#### TASKS TO COMPLETE
(A) Answer these questions from the article on the Modern Warfare franchise:
(i) Which two developers joined the remaining Infinity Ward staff?
(ii) When was Black Ops released?
(iii) On which platforms do some say Black Ops is a sub par experience?
(B) Pick up the article on the Modern Warfare franchise after its last sentence and keep writing.

** EXERCISE PASSAGE follows **

Last year when the Infinity Ward scandal broke and the lead developers behind one of the most popular franchises in gaming up and left Activision, many people including myself thought that the Modern Warfare franchise was finished, let alone expect a Modern Warfare 3. Activision has done quite a bit of reassuring over the past year. In this time they have solidified their team of developers, adding to the remaining Infinity Ward staff, Sledgehammer and Raven Software.
Black Ops which was released in November of 2010 has become expectedly popular as well. Treyarch answered the call, when needing to come up big. But next on deck are the newcomers to the franchise. Tasked with the responsibility of following up one of the best selling games of all time, Sledgehammer and Raven Software have their work cut out for them.
With a game as popular as Black Ops has become across many platforms, the game has not been without it’s criticisms. Some say that the game is a sub par experience on some consoles, mainly the PS3 and PC. Aside from the growing angst from the fan base with unfixed bugs that some people experience, there’s also a current uprising from gamers who are looking for something more from the franchise. And while we’re yet to see if there will indeed be innovation in the coming Modern Warfare title, it’s already been seen that many developers in the industry have preemptively seen this trend, and are offering new experiences within the genre.

** End of EXERCISE PASSAGE **
** RECORD EXCERPTS follows **

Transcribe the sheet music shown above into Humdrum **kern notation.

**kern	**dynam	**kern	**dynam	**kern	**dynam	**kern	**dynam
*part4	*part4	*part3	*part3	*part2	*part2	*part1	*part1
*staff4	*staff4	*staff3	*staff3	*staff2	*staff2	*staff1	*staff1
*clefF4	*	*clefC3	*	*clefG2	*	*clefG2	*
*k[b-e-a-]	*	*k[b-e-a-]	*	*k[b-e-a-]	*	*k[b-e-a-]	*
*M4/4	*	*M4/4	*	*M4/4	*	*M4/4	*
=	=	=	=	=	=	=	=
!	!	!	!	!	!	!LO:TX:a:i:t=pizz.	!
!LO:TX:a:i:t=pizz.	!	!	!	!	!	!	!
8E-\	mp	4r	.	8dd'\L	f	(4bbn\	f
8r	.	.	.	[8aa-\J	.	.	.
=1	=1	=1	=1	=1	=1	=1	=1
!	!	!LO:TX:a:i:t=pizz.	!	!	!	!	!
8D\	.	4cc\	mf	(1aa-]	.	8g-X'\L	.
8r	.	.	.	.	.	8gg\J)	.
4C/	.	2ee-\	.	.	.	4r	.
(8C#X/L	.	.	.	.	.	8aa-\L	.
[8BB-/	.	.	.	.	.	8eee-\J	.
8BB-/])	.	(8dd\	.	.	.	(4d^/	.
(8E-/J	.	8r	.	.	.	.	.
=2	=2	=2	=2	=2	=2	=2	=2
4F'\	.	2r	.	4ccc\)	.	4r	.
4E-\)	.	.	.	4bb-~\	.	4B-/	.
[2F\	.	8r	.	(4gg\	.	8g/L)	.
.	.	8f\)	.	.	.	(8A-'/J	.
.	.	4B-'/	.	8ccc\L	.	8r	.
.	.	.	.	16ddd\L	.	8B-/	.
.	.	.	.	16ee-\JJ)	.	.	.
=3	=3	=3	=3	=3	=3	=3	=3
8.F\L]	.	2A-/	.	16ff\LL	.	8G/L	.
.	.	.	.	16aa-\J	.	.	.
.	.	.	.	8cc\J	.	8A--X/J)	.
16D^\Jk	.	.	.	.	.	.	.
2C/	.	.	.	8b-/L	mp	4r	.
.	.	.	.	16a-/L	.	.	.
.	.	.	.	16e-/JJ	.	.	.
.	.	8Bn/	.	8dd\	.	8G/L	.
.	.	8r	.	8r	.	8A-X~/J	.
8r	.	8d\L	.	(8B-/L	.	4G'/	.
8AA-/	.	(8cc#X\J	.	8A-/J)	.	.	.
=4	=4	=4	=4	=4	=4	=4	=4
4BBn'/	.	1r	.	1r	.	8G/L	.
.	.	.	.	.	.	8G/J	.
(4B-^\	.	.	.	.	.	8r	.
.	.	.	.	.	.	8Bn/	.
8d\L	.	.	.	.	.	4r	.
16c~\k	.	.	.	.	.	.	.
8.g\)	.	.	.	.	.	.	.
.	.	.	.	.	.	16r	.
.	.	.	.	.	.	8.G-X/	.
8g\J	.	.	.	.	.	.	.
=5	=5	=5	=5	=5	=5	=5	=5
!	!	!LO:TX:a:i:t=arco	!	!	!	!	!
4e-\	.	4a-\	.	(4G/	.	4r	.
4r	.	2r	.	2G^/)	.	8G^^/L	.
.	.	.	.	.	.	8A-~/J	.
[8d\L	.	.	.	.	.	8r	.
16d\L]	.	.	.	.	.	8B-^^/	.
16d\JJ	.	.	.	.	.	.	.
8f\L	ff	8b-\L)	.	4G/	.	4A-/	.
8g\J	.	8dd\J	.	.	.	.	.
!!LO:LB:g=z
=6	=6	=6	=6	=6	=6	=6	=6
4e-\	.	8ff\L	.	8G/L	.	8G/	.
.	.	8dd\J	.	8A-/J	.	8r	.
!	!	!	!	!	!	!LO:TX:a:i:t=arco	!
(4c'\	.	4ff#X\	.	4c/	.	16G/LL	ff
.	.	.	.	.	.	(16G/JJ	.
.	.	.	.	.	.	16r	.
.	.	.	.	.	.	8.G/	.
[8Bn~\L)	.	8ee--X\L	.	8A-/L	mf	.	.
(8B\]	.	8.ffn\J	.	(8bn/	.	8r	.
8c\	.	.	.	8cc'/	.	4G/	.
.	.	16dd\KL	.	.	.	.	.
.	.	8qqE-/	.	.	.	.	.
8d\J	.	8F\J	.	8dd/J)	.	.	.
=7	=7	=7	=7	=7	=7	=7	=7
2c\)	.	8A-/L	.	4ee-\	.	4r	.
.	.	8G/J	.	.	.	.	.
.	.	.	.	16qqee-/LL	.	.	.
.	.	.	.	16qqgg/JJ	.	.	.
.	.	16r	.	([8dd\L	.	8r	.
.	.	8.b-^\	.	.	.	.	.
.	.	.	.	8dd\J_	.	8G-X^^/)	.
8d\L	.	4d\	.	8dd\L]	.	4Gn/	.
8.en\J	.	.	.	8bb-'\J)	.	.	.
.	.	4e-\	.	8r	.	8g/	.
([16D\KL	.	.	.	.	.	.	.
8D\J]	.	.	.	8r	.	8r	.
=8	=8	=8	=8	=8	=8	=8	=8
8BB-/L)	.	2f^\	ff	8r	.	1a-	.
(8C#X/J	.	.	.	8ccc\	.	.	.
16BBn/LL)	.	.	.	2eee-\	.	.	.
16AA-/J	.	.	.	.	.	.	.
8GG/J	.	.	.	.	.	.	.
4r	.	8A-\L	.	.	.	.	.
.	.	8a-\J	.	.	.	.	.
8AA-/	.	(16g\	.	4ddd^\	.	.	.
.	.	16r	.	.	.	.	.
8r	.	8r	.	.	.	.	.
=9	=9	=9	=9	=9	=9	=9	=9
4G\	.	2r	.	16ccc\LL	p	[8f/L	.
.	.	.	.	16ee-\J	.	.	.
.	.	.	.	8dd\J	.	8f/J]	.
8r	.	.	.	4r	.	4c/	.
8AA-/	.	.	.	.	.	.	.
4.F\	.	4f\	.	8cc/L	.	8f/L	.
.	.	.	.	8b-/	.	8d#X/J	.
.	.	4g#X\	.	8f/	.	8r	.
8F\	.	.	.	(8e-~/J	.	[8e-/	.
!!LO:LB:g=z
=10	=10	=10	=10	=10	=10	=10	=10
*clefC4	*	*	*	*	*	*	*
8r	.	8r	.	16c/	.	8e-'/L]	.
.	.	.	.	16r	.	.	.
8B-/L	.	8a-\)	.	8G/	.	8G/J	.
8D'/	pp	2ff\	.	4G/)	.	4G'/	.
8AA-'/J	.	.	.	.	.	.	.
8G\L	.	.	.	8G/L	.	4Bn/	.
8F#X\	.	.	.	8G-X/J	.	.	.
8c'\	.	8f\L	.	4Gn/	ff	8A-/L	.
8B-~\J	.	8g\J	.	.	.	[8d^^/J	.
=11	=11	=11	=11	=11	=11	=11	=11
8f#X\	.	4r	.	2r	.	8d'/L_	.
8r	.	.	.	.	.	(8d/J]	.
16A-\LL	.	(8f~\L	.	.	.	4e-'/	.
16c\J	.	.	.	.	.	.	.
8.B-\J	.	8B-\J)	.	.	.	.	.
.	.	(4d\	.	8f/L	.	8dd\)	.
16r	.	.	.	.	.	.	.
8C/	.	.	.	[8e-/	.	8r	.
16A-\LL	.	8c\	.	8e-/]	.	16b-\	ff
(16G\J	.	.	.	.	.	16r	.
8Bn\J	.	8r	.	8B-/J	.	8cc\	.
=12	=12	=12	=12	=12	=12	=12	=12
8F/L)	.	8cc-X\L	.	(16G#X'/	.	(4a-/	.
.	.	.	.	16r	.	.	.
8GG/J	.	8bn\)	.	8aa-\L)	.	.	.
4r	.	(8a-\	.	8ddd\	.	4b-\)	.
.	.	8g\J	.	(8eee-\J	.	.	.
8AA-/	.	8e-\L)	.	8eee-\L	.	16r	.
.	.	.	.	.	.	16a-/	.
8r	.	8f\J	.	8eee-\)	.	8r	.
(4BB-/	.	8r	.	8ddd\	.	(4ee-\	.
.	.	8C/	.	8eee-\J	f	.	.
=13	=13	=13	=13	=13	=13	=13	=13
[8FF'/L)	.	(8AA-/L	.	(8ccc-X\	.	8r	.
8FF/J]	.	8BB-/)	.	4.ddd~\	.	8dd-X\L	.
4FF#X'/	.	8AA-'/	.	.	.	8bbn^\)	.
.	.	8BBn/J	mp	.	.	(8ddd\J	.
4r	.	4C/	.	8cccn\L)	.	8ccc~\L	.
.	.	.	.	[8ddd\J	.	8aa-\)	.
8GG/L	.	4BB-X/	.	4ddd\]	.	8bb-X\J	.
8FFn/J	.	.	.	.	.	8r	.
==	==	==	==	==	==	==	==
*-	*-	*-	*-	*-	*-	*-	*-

** End of RECORD EXCERPTS **

#### RESPONSES IN ORDER
(A)
(i) Sledgehammer and Raven Software
(ii) November of 2010
(iii) The PS3 and PC

(B)
Bulletstorm which is coming from People Can Fly in February, is a new twist on this. The latest information from DICE shows that Battlefield 3 is shaping up to be pretty damn sweet. Killzone 3 and Crysis 2 are both bringing shooter experiences that are going to be hard to match from a visual fidelity standpoint. With those types of names and options in 2011, the space is getting crowded..quick. And those are just the top tier games. You also have games like Homefront, which also looks exceptional.
So not only are the team at Sledgehammer Games tasked at coming in to a new franchise and performing at an elite level. They are asked to do it against arguably the best lineup of shooters in recent memory. Any way you cut it, it’s a tough environment for the new developers for the franchise. Because if you think the anti Call of Duty sentiment is strong now, have Sledgehammer release a Modern Warfare 2.5 or make marginal improvements to Black Op’s existing infastructure in this year’s rumored release, and you will not only find reviewers turning their backs on the franchise, but it could be the year that Call of Duty finally takes a backseat to more innovative products in the space.
But at the same time, this could be the best thing that ever happened to the franchise. A new group of heads to transfuse new and fresh ideas into the seemingly tired formula could be just the right medicine for the ailing franchise. Time will tell, but with Call of Duty being such an important part of Activision’s bottom line, is it even possible to create the type of experience that gamer’s are craving for in a year and half?